There are some caveats to this in that thin clients using some custom *nix firmware can be stupidly hard to do anything with locally at least, however if you see any of the embedded OS style thin clients, well chances are you’re already administrator on that device you just didn’t know it.
Let’s take a common terminal I see knocking about, the Wyse terminal. Its principle defence against you is that of the “restricted account” and its “file based write filter” with that filter turned on, everything you do is only temporary.
Due to the FBWF, doing patching and updates on the OS really is a pain in the arse, add in the normal situation that the devices they are rarely controlled by GPO preferring to be controlled by a local policy instead and you’ve got yourself a tasty burger.
So first, what is this restricted account thing I’m talking about? Well on Wyse both the “user” and the “administrator” accounts are local administrators. The only difference is that the User account Sid is listed within a “restricted profile” registry key. Any accounts not in that have full access to the underlying OS.
So first, get yourself a shell. Pop it via any of the means I’ve discussed
previously (to come in a future blog post). Even if you resort to dropping it on a USB and getting it in that way alternatively here is yet another “breaking the jail” method that worked pretty well on an XP Embedded thin client.
As the normal user, open up printers and faxes, using the view menu open the folder bar. Now browse the ram drive based file system to either create or find an “unknown file” you need something that windows doesn’t know how to open. Double click and you’ve got the open with dialog. Within this, specify a path to an executable you wish for the file to be run in. Make this path c:\windows\system32\command.com. (If its windows 7 pop powershell.exe or powershell_ise.exe instead) Hit okay and apply or whatever you need to confirm your change and get out of the dialog.
What happens next is interesting, command.com will spawn, fail to understand the actual file and then drop you to a command prompt.
It won’t have a system path so every command will have to be fully written out but it will work.
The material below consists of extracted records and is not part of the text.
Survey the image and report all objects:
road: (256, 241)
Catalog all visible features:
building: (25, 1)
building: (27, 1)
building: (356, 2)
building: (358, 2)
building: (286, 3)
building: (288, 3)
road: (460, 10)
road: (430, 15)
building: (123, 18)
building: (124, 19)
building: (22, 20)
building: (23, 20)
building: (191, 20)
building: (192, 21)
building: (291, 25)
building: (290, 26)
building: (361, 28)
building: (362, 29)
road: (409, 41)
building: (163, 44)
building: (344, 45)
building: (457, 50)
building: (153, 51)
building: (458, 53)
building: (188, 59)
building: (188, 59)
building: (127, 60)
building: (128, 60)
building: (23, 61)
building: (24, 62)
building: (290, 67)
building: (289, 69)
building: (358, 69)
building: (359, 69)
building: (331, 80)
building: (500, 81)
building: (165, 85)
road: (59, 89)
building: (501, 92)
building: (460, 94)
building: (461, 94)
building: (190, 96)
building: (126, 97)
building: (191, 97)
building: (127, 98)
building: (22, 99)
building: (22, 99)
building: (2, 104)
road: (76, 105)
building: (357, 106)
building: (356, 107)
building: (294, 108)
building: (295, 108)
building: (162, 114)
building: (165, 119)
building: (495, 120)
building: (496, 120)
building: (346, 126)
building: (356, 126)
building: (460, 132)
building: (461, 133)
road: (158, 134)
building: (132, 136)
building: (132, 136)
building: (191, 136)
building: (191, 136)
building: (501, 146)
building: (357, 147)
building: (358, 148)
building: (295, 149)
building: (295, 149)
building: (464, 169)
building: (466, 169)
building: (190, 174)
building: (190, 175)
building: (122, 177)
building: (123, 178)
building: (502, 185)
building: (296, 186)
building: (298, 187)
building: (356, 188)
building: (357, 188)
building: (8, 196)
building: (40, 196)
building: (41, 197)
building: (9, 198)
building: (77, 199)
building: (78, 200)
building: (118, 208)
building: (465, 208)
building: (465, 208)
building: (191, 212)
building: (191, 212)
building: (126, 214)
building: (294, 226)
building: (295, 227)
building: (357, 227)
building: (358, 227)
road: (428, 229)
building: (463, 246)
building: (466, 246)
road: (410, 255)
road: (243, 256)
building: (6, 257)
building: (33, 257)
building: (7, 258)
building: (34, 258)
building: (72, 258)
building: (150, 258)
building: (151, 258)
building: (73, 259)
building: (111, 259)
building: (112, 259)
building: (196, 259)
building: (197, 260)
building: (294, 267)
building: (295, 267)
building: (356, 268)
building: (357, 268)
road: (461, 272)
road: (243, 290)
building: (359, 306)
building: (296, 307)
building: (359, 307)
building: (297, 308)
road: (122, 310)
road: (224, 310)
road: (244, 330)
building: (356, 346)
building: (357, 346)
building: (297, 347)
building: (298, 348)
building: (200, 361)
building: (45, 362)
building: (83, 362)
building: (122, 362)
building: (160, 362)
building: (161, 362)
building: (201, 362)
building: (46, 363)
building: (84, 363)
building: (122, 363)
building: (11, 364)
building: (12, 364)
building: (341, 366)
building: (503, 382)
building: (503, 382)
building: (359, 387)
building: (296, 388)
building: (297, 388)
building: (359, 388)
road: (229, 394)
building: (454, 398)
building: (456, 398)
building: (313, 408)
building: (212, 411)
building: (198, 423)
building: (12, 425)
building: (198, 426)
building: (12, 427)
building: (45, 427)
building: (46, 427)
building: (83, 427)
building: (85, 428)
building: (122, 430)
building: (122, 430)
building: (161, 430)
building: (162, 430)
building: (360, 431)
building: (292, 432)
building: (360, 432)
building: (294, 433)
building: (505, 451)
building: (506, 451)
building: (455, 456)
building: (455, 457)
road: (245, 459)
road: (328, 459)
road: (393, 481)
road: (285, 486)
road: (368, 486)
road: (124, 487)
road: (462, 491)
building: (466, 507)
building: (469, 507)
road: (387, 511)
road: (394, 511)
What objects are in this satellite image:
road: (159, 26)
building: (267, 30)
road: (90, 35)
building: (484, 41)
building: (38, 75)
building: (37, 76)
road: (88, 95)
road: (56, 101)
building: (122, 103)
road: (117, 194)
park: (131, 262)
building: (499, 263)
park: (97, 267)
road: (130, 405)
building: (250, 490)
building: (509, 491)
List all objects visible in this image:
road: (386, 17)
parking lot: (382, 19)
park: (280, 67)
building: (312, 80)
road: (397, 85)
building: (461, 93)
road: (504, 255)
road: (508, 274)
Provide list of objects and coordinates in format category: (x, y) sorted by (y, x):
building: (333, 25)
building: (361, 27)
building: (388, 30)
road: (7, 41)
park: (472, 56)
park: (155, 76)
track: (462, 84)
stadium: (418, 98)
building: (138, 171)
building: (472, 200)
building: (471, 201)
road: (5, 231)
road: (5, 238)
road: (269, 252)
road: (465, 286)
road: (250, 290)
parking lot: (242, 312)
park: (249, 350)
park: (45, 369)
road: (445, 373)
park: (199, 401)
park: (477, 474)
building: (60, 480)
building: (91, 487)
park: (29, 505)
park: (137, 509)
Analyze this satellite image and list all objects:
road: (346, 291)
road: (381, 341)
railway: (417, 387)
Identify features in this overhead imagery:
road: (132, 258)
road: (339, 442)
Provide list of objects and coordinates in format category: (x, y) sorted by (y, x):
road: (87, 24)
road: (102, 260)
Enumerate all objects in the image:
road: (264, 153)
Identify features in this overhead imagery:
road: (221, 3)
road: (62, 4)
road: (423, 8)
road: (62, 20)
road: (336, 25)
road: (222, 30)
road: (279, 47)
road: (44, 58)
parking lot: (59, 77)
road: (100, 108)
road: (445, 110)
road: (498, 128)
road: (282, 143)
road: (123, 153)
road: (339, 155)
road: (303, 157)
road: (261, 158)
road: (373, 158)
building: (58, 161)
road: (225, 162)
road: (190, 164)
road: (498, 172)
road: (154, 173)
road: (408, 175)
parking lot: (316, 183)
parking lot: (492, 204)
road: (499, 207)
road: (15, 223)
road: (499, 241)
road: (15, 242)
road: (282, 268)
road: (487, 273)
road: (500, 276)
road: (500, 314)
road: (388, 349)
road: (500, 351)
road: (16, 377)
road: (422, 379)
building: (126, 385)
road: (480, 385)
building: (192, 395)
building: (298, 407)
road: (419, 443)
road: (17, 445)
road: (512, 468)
I suggest doing:
Before doing anything else, swiftly followed by as remember every account is local admin on this terminal and the only controls are a write filter and a restricted profile registry key:
net.exe user /add hacker password123
net.exe localgroup administrators hacker /add
Now you need to log off, which is not as awkward as you think given there are no menu options for that on the restricted account and chances are ctrl alt del doesn’t let you either.
shutdown.exe -l -t0
Enter this command and hold down the shift key. You don’t want to restart the machine or the FBWF will reset everything and you don’t want it auto logging in as the user account either which the shift key should help with. When the Wyse terminal finally logs off, login as your hacker user.
Voila, you’re now local admin on the box, with a full desktop and no application controls applied as your Sid is no longer the one listed as a restricted profile. Disable the FBWF, now any change you make will be permanent, install that key logger or bind shell and have fun.